**CHALLENGE:**
According to the passage on curl's security practices, roughly how many different builds and test rounds does the project run for every pull-request and commit?

____ SELECTED TEXT

We use several different static code analyzers to scan the code checking for flaws and we always fix or otherwise handle every reported defect. Many of them for each pull-request and commit, some are run regularly outside of that process:
The exact set has varied and will continue to vary over time as services come and go.
No matter how hard we try, we still ship bugs and mistakes. Most of them of course benign and harmless but some are not. We run a bug-bounty program to reward security searchers real money for reported security vulnerabilities found in curl. Until today, we have paid almost 17,000 USD in total and we keep upping the amounts for new findings.
When we report security problems, we produce detailed and elaborate advisories to help users understand every subtle detail about the problem and we provide overview information that shows exactly what versions are vulnerable to which problems. The curl project aims to also be a world-leader in security advisories and related info.
Act on mistakes
We are not immune, no matter how hard we try. Bad things will happen. When they do, we:
Own the problem, responsibly
Fix it and announce it – as soon as possible
Learn from it
Make it harder to do the same or similar mistakes again
Does it work? Do we actually learn from our history of mistakes? Maybe. Having our product in ten billion installations is not a proof of this. There are some signs that might show we are doing things right:
We were reporting fewer CVEs/year the last few years but in 2021 we went back up. It could also be the result of more people looking, thanks to the higher monetary rewards offered. At the same time the number of lines of code have kept growing at a rate of around 6,000 lines per year.
We get almost no issues reported by OSS-Fuzz anymore. The first few years it ran it found many problems.
We are able to increase our bug-bounty payouts significantly and now pay more than one thousand USD almost every time. We know people are looking hard for security bugs.
For every pull-request and commit done in the project, we run about 100 different builds + test rounds.
Done using several different CI services for maximum performance, widest possible coverage and shortest time to completion.
We currently use the following CI services: Cirrus CI, AppVeyor, Azure Pipelines, GitHub Actions, Circle CI and Zuul CI.
We also have a separate autobuild system with systems run by volunteers that checkout the latest code, build, run all the tests and report back in a continuous manner a few times or maybe once per day.
New habits past mistakes have taught us
We have done several changes to curl internals as direct reactions to past security vulnerabilities and their root causes. Lessons learned.
Unified dynamic buffer functions
These days we have a family of functions for working with dynamically sized buffers. Be using the same set for this functionality we have it well tested and we reduce the risk that new code messes up. Again, nothing revolutionary or strange, but as curl had grown organically over the decades, we found ourselves in need of cleaning this up one day. So we did.
Maximum string sizes
Several past mistakes came from possible integer overflows due to libcurl accepting input string sizes of unrestricted lengths and after doing operations on such string sizes, they would sometimes lead to overflows.

________
____ DATASET EXTRACT

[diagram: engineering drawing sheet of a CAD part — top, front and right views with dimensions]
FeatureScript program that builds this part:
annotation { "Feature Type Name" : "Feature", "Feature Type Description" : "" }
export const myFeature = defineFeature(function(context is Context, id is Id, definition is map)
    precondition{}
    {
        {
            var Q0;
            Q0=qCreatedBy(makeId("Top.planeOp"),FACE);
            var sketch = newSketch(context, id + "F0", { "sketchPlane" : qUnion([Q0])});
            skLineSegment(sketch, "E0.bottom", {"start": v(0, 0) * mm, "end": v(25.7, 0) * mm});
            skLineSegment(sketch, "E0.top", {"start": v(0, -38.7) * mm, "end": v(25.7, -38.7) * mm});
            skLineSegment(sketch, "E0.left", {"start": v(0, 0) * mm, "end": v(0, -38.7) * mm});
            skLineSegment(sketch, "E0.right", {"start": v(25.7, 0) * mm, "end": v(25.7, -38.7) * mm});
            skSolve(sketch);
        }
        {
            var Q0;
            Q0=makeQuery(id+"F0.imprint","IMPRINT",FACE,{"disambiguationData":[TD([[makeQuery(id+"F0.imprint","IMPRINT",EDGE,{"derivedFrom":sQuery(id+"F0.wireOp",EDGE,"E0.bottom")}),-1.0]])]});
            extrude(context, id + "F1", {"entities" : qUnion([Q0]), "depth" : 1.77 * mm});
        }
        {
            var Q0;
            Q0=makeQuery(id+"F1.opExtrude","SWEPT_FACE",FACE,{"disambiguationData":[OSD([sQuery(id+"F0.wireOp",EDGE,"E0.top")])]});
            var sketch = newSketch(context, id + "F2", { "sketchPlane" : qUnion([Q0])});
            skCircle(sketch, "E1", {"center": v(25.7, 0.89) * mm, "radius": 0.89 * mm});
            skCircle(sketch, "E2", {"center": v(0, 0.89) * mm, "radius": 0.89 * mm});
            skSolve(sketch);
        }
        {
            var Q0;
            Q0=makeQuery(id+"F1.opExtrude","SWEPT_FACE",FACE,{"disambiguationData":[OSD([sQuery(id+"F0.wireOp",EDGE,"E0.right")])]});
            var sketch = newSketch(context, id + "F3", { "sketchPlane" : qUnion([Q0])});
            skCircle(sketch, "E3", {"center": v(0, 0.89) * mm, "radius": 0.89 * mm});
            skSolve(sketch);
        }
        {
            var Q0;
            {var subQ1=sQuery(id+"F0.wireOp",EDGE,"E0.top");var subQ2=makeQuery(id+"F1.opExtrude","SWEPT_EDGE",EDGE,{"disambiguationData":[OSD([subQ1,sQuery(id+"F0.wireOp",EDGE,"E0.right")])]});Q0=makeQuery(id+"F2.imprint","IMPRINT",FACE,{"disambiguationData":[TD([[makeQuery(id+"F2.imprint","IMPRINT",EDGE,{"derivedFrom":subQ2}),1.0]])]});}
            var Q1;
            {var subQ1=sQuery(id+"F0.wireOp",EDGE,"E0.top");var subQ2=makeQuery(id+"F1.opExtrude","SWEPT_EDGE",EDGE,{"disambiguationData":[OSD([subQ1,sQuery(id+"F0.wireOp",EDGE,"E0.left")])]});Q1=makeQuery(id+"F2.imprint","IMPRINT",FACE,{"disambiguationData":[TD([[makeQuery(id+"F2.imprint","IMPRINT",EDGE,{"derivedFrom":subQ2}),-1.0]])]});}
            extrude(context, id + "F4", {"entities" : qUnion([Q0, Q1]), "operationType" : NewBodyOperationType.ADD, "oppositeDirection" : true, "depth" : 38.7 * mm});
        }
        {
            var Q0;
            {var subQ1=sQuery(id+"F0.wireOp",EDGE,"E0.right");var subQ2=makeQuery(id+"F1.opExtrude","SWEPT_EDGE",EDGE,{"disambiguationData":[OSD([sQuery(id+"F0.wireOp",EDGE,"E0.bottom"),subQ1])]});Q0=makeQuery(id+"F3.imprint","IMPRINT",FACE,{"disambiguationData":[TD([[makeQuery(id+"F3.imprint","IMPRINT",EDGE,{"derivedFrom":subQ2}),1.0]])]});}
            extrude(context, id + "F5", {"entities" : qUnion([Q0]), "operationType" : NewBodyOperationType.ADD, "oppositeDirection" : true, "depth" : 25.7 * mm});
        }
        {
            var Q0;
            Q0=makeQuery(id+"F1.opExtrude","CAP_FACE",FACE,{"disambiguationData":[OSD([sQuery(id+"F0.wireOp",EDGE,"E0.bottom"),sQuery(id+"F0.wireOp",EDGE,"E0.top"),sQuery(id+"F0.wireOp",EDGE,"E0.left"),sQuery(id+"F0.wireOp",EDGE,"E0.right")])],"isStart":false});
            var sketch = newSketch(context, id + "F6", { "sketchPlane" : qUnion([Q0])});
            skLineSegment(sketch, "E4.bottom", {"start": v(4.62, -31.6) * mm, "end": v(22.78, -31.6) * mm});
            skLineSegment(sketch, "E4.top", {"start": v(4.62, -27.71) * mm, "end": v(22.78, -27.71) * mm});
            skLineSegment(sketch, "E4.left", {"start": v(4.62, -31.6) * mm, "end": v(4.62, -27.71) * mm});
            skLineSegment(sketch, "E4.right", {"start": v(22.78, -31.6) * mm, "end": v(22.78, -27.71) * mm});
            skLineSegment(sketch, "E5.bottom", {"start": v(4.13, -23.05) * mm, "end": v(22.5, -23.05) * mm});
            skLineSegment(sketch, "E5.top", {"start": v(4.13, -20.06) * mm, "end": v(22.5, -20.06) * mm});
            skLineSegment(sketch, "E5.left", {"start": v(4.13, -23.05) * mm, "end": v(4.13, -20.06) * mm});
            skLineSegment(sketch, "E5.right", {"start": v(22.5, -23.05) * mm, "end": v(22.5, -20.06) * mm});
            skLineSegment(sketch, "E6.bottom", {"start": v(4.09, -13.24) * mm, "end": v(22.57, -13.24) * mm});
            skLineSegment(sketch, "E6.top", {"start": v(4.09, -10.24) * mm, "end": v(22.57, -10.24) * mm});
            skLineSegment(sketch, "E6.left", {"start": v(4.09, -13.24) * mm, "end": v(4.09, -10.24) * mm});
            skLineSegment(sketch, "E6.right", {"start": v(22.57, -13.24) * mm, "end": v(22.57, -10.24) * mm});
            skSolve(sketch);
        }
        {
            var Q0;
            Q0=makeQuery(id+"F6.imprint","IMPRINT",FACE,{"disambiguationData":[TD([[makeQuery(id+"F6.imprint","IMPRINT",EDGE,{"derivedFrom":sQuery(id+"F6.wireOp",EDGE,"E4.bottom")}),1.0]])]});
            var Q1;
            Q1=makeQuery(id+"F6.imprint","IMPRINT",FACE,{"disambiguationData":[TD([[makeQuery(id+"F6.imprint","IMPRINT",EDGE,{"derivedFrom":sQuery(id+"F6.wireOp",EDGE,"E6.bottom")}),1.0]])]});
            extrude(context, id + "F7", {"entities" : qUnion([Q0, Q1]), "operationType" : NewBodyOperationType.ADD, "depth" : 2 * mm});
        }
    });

________

**COMPLETE ANSWER:**
About 100.